NIKOLAI KONDRATIEFF was not exactly a faceless bureaucrat in post-revolutionary Russia. He had held an important economic post in the last, short-lived government of Alexander Kerensky before the Bolsheviks took charge; then he founded an influential research organization, the Institute of Conjecture, and became an important theorist of the New Economic Policy under Lenin.

But he would long ago have been consigned to the dustbin of history had it not been for his quirky academic passion, which he pursued in a series of books and papers through the 1920s. Reviewing economic history since the late 18th century, Kondratieff came to a startling, doomsday conclusion: that capitalist economies were fated to go through regular and predictable cycles of around 50 years, inevitably culminating in a depression....

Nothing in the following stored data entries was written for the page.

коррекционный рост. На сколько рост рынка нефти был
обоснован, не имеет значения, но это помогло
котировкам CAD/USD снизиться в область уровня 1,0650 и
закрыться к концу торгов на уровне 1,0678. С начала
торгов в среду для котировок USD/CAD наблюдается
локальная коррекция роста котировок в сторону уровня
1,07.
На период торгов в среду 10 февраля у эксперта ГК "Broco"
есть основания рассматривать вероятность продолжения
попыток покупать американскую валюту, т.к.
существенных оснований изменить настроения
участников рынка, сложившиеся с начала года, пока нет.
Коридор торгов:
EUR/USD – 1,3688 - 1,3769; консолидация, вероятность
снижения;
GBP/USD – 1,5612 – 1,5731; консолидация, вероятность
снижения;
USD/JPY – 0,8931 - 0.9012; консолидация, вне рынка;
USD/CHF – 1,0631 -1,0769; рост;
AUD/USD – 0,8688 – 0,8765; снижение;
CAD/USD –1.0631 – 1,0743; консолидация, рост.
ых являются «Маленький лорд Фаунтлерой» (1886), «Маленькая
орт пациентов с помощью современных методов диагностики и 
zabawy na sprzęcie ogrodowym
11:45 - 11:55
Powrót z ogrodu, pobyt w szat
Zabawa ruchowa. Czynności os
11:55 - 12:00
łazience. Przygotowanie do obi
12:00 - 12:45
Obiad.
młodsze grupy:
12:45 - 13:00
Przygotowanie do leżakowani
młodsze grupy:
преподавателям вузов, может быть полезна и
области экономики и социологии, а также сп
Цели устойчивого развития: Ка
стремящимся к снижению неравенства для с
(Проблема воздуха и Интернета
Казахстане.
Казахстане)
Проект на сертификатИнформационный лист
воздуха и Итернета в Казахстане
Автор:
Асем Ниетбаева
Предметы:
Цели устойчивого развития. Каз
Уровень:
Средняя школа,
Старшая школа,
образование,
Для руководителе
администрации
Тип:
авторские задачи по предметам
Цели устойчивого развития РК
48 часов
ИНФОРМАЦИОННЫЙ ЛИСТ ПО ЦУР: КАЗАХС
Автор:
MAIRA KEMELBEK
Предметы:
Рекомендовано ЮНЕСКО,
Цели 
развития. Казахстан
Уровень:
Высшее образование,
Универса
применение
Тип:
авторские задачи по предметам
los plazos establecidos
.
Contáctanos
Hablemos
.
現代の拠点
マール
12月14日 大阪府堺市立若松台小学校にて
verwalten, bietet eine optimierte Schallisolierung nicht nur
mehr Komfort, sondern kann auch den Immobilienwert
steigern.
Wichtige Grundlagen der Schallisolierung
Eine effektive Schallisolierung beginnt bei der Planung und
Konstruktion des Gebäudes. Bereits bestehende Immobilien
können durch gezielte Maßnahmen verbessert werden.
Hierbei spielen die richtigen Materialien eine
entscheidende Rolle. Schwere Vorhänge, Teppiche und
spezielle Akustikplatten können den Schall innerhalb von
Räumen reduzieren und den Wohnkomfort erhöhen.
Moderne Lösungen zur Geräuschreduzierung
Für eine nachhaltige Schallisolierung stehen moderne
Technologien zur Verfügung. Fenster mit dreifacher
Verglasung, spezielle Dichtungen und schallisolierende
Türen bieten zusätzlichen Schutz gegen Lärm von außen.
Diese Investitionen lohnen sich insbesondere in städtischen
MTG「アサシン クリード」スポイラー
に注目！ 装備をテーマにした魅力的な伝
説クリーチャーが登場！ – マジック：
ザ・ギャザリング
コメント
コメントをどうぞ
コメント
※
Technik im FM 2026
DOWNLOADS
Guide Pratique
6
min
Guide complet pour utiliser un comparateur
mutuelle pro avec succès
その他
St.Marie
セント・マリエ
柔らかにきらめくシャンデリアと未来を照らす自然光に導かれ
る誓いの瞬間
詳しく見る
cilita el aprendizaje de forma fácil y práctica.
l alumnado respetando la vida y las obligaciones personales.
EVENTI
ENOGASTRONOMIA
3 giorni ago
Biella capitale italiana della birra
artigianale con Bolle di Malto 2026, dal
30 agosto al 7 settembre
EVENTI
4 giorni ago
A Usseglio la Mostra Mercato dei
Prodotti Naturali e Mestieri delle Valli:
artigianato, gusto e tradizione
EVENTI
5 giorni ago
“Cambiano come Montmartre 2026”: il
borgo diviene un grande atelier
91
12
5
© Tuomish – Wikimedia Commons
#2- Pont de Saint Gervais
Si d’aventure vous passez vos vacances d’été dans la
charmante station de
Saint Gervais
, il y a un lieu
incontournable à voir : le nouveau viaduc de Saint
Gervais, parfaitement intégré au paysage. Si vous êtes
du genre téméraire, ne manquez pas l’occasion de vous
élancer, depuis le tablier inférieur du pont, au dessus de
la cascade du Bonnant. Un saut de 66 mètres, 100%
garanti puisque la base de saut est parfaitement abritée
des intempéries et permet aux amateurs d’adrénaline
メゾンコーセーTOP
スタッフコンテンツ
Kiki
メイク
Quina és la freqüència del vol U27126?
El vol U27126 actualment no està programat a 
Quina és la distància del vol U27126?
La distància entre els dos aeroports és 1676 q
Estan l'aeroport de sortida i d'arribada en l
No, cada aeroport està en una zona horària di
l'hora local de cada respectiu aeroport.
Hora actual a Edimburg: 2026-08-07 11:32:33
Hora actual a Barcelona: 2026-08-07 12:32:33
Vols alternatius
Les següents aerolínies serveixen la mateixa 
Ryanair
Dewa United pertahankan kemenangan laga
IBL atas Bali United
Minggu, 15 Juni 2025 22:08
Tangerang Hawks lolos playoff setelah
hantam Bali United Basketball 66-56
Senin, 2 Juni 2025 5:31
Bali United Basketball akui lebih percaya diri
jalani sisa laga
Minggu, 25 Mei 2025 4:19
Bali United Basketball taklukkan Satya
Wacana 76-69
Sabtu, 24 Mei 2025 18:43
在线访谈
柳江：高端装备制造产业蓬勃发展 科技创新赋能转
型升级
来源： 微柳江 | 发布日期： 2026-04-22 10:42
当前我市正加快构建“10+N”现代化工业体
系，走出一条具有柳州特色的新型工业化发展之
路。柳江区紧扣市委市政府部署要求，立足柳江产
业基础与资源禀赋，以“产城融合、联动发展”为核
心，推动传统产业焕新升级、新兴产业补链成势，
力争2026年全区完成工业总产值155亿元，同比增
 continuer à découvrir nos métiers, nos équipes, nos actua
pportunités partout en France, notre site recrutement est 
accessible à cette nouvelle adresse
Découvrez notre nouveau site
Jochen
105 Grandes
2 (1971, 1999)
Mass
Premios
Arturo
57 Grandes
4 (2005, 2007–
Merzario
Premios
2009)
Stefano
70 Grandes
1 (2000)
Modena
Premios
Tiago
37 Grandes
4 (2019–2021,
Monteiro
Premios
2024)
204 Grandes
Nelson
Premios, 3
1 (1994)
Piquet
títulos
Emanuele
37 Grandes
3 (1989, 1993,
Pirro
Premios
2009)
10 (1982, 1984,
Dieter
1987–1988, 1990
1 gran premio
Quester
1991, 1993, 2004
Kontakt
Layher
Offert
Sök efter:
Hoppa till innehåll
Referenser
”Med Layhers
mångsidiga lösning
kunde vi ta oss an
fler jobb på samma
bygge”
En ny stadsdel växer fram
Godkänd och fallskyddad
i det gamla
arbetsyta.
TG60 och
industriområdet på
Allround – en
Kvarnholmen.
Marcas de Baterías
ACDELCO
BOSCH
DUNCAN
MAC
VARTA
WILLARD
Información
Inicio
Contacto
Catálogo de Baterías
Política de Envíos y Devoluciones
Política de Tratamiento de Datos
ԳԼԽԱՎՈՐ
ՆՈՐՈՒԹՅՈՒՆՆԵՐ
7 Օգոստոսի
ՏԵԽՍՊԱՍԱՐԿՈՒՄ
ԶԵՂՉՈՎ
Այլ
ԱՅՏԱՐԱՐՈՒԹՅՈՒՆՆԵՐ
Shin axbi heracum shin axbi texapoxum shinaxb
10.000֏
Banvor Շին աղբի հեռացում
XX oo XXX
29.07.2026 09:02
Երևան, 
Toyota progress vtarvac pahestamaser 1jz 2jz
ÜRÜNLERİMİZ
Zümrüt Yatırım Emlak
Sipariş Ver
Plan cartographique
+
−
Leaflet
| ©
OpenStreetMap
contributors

Kondratieff and his disciples — among whom was Joseph Schumpeter, who wrote about capitalism’s “creative destruction” — identified four stages in each cycle, corresponding to the seasons. After spurting ahead in the spring phase, they said, the economy cruises through the summer, experiences a scary drop as autumn sets in, and then — despite the TARPs, TALFs and whatever else governments do — descends into a winter phase that can last up to 20 years.

In case you hadn’t noticed, it has been getting quite chilly lately.

Over the years, Kondratieff’s appeal has waxed and waned in counterpoint to the economy, falling out of favor in good times but charging back when things look bleak. But his theory has never been accepted by mainstream economists, who consider it an occult hall of mirrors in which any sort of pattern can be discerned by shifting starting dates and definitions.